My First Mullet
Posted by Pete Robbins on Nov 23rd 2020
Since I was about 12, a period of almost 40 years, I’ve had really short hair, not quite a crew cut, but rather just long enough to comb. I get it trimmed every few weeks and it makes life easy – wash it in the shower in the morning, run a comb through it, good to go. No muss, no fuss, no product.
But the pandemic has given me the unexpected opportunity to grow some hair, and while it wasn’t something I really cared about, at 50 I realize I have dwindling opportunities to grow it out. A couple of years back I sat through a three-hour meeting that was being webcast. The camera was directly behind me so for the entirety of the proceedings I was forced to look at my growing bald spot. If I wait much longer to grow this stuff out I’ll no longer have options.
I have not had a haircut since a week or so before the March Bassmaster Classic and what I’ve learned is that my hair does not really work when grown out. I’ll never have Feider-like flowing locks, just a mass of tangles. Nevertheless, I can’t give up on the experiment yet. I’ve vowed not to get it cut until it’s time to go back to the office.
The result is that I wear a hat just about any time I leave the house. Otherwise, I risk at best a “Something About Mary” look and at worst the appearance of a tumbleweed. No matter what I do, though, it’s clear that I have my first mullet.

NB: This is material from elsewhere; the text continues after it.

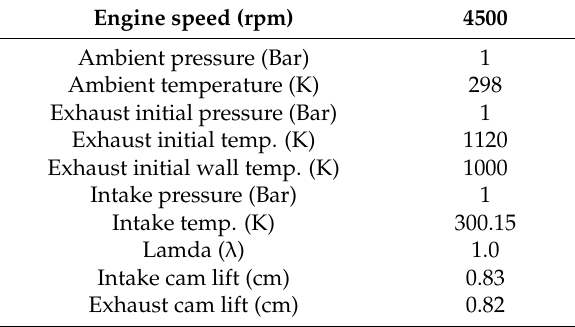
Figure 3. Single-cylinder engine model. Table 4. Initial conditions for simulation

That’s actually a good thing, because the other person who has grown a similar mullet (at least what I can see around and through his hat) is two-tour pro John Cox. His mullet led to a remarkably good season: He earned two top-ten Elite Series finishes and ended up 17th in the AOY race and is headed to his third Classic. At the same time, he took his FLW Outdoors winnings to a point just shy of $1.5 million. On the Tackle Warehouse Pro Circuit he started off with a win at Sam Rayburn, then reeled off five more money finishes, including 7th at the Chickamauga Super Tournament and 3rd in the “Title” at Sturgeon Bay. That’s not necessarily an aberration for Cox, who finished in the top seven in the FLW AOY race four times in the five years preceding 2020. Nevertheless, I’m going to hope that my follicles lead me to new levels of fishing effectiveness.